«Moi, je ne m’ennuie jamais ! » Un bon point pour vous ! Mais pour les autres ? Tous ceux qui redoutent la solitude, la porte que l’on pousse sans « Hello ! ».  Les bataillons de célibataires, les flopées de timides, le peuple des divorcés, les fils et filles uniques ? Ils ont pourtant la fibre fraternelle. Alors ? Comment appartenir à une communauté d’idées, de goûts. Comment exister en dehors du lycée, du bureau, et clamer sa différence ? La question est : ai-je besoin d’autrui ?

Bien entendu, la réponse est oui. Pourquoi ne pas rejoindre les réseaux sociaux ? Ces salons virtuels où, à l’image de ceux du XVIIIe siècle, il est de bon ton de se divertir, discuter de tout, légèrement, superficiellement. Tous s’y retrouvent, d’ailleurs le phénomène est planétaire. Les plus jeunes, assoiffés de modèles à suivre et de reconnaissance.

Les matures, affichant une assurance d’airain, affutent leur stratégie marketing et complètent utilement leur batterie de cartes de visites. Avec les réseaux, « les amis » se multiplient, à l’infini. Vous connaissez le vertige d’amitiés boule de neige. Un ami virtuel en génère un second puis un troisième, puis deux cents, sept cents, mille… Cependant, l’amitié tenue à distance est un mirage. Les réseaux ne sont qu’un jeu, une course un peu folle, une sorte de Lewis Carroll mais sans possibilité de passer de l’autre côté de l’écran. Vous pensez que ces gigas clubs ne sélectionnent que les meilleurs. Cependant,  ils sont faussement élitistes puisque le challenge est d’enregistrer le plus grand nombre de membres. Par le biais de Twitter ou Facebook, vous vous mettez en vitrine, affichez votre meilleur profil. Décontracté, futé, informé, tendance, glamour et toujours jeune ! Quel plaisir de ne plus être anonyme, d’afficher ses talents de photographe, son humour, sa plume.  Les réseaux vitaminent l’égo.

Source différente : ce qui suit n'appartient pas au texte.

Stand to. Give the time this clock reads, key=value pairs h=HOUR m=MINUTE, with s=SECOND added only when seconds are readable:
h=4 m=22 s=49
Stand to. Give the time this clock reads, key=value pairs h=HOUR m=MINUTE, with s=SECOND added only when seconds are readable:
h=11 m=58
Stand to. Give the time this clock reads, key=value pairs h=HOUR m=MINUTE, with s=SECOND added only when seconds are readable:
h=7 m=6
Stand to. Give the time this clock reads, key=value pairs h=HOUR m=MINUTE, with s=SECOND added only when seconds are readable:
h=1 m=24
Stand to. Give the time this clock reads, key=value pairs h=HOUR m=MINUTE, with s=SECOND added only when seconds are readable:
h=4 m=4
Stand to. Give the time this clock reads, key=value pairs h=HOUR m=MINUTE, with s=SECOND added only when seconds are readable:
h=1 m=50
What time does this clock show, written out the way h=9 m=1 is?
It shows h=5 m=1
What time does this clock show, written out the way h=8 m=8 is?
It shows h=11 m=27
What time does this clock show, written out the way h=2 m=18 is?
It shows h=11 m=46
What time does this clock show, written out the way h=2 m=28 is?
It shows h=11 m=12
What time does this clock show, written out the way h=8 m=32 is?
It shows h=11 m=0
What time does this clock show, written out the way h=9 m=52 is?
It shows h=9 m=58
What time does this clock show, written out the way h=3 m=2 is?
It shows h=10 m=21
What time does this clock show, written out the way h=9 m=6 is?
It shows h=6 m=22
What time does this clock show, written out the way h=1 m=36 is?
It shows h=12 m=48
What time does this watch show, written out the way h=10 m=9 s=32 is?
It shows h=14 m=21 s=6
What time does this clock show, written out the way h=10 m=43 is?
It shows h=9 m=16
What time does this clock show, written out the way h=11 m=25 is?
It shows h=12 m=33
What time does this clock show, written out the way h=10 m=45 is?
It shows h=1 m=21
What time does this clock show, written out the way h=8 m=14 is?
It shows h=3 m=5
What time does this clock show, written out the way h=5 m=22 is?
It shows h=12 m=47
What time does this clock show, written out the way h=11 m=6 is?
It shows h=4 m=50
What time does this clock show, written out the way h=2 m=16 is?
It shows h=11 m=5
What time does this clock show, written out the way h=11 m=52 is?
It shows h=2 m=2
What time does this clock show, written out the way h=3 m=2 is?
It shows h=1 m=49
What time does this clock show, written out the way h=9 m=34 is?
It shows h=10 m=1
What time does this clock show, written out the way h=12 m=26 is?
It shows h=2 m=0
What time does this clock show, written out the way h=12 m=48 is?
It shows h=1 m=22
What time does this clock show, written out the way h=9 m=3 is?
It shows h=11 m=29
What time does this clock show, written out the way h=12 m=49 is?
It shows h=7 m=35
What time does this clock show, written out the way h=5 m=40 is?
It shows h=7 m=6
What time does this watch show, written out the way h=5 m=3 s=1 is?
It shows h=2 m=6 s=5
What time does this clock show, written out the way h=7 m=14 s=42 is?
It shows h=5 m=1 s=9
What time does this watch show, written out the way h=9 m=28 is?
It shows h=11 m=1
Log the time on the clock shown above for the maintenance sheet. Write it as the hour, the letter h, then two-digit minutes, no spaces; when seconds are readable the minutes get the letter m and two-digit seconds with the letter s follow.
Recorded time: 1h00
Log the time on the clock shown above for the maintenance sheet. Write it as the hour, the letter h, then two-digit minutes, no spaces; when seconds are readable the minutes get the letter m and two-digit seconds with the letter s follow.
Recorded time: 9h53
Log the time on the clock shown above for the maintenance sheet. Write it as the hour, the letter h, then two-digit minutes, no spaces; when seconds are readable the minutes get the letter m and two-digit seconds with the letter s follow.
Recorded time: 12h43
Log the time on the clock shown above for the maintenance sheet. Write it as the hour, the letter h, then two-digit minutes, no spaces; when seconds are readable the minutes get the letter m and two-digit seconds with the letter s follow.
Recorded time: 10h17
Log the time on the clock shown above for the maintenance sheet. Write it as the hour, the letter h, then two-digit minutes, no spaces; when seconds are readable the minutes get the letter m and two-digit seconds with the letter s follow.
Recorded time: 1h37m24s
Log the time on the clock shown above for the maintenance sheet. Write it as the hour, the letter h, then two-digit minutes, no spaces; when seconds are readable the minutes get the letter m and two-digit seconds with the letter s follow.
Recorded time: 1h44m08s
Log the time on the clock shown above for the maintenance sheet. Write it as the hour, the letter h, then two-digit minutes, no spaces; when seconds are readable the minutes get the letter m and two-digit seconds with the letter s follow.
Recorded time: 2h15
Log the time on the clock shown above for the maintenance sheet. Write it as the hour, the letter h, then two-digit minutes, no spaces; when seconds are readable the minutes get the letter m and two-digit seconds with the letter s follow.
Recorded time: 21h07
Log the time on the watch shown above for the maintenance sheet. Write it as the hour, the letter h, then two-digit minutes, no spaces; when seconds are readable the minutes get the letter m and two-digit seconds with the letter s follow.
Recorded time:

Cependant, pour puiser dans le grand bon sens d’un fameux fabuliste, leurs membres n’imitent-ils pas par leurs qualités supposées la chétive grenouille qui grossit, grossit, pour paraître ce qu’elle n’est pas ? Exister à travers un réseau, c’est rêver sa vie mais attention à l’atterrissage ! S’amuser, certes, mais ne pas se leurrer sur ces amitiés désincarnées. Car qui retrouve-ton après l’impulsion sur le bouton « off » ?  La solitude, qu’il s’agit  d’apprivoiser avec un bon bouquin, une sonate, une marche dans la nature. Voilà les secrets « d’une tête bien faite » selon – souvenez-vous de cet expert en amitié – Montaigne, bien sûr ! Ne pas craindre les tête-à-tête avec soi-même, pour être, ensuite,  tout simplement capable d’amitié. Et pourquoi pas, au final,  capter, au hasard des échanges sur les réseaux sociaux, un véritable ami ? Lui donner rendez-vous, dans la vraie vie.  Rien ne vaut la proximité, la chaleur d’une poignée de main, un baiser sur la joue, une accolade et le parfum tabac-fougère que laisse derrière lui un ami choisi.